Some polling stations, he said, were relocated a considerable distance away from their original locations, to which some voters may not have been able to travel.

The COG encouraged the National Database and Registration Authority (NADRA), the Election Commission of Pakistan (ECP) and development agencies to address such challenges.

Some political parties, Dr Jonathan said, did not meet the requirement of having at least five percent women candidates on their party lists for general elections.

More than 5,000 candidates stood for general elections to the National Assembly, of whom, approximately only six percent were women, he pointed out. “We note reports of some communities that sought to deter women from campaigning and voting. We also note that there remain some barriers to the full participation of minority communities in Pakistan,” he said.

Agencies add:

Dr Goodluck Jonathan appreciated the performance of the Election Commission and said the polling was held in good environment. “The people came to polling stations in huge numbers on the Election Day and many youngsters participated in the electioneering,” he said.

He also condoled the death of security officials in the terror incidents during poll-related activities.

Dr Goodluck added that some irregularities were observed in a few areas but the polling staff worked in a very professional way.

He also congratulated the country for holding elections and hoped that the whole exercise would be concluded smoothly.

Dr Goodluck requested the people to have patience and wait for the final results.

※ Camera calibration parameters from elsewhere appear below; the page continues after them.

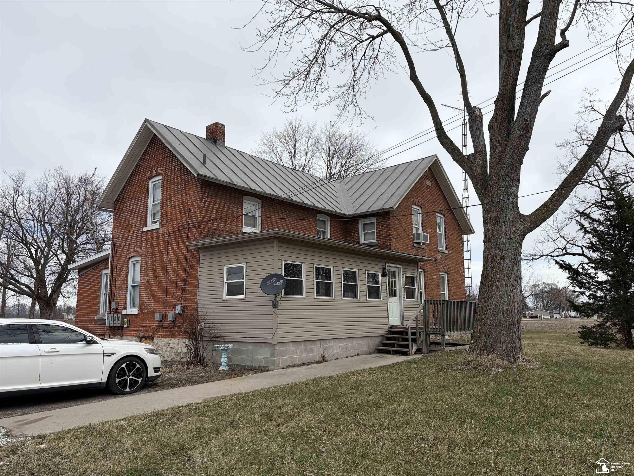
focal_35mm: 26
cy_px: 238
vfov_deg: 53.1
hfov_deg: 67.3
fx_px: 476
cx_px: 317
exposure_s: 1/3279
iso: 50
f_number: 1.6
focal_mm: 5.96
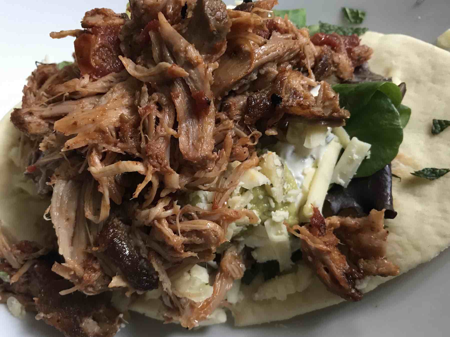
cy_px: 168
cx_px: 225
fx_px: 364
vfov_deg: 49.7
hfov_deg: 63.4
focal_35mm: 28
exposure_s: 1/16
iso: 100
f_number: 1.8
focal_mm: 3.99
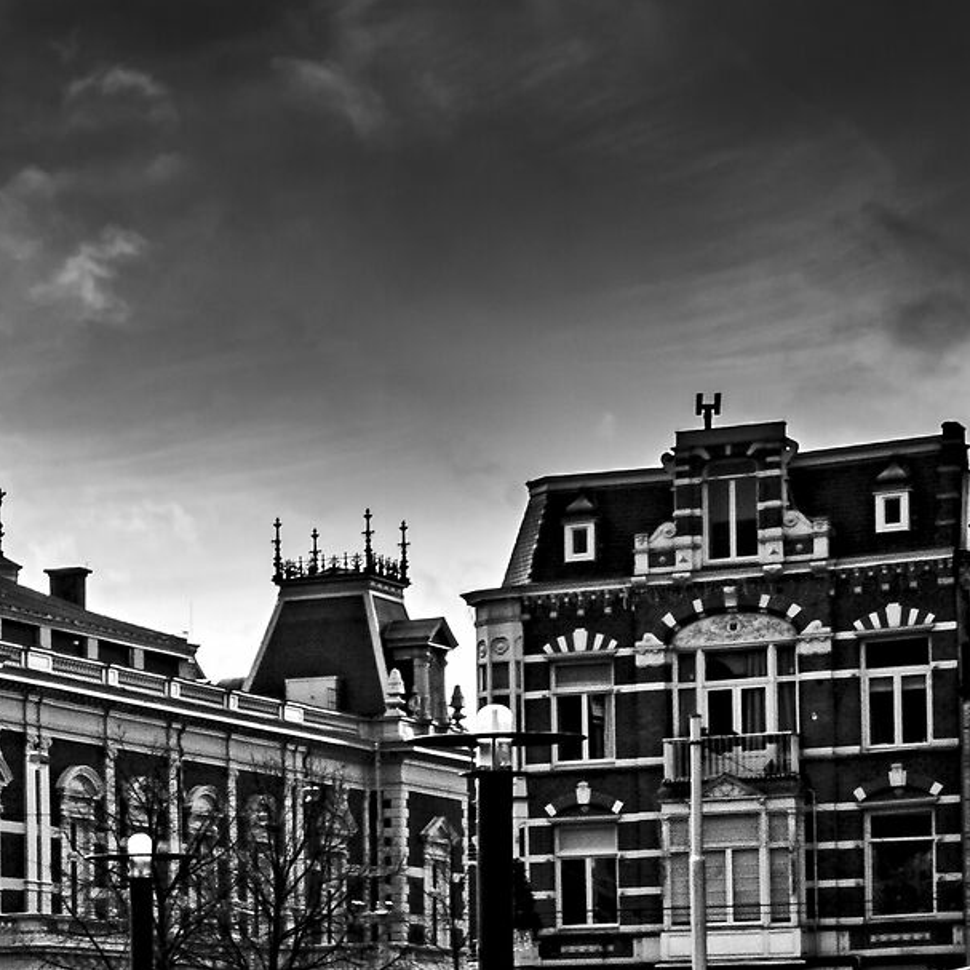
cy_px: 978
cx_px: -868
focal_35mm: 131
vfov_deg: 13.1
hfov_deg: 12.1
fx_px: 4153
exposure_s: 1/125
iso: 100
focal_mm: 26
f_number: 18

He expressed his gratitude for the invitation to observe the elections and commended the Election Commission of Pakistan (ECP) for logistical preparations amid challenges. The group adhered to principles of impartiality, non-interference, and independence during its deployment, engaging with various stakeholders.

Appreciating the role of Election Commission of Pakistan, he said that the COG observers were deployed in various areas including Islamabad, Rawalpindi, Lahore, Multan, Faisalabad, Karachi, Hyderabad and Abbottabad on February 6, 2024 to observe election preparations.

Dr Jonathan mentioned the substantially reformed legal framework leading up to the 2024 General Elections, emphasising the importance of continued reform in line with the Constitution and Commonwealth Charter values. The areas for refinement in the legal framework will be detailed in the final report.

Lauding the reduction in the national gender gap in registered voters and the reserved seats for women, he noted concerns regarding the participation of women candidates and some communities discouraging women from campaigning and voting. The youth engagement in campaigns, especially on social media, was commended, but challenges for minority communities were mentioned.

The COG chairperson underscored the importance of a legal and administrative environment conducive to citizens’ right to run for office and vote. He noted the implementation of codes of conduct for political parties and the media, with calls for more stakeholder engagement.

He emphasised the significance of elections in democracy, called for magnanimity in victory and graciousness in defeat, and reiterated the Commonwealth’s commitment to supporting Pakistan’s post-election journey.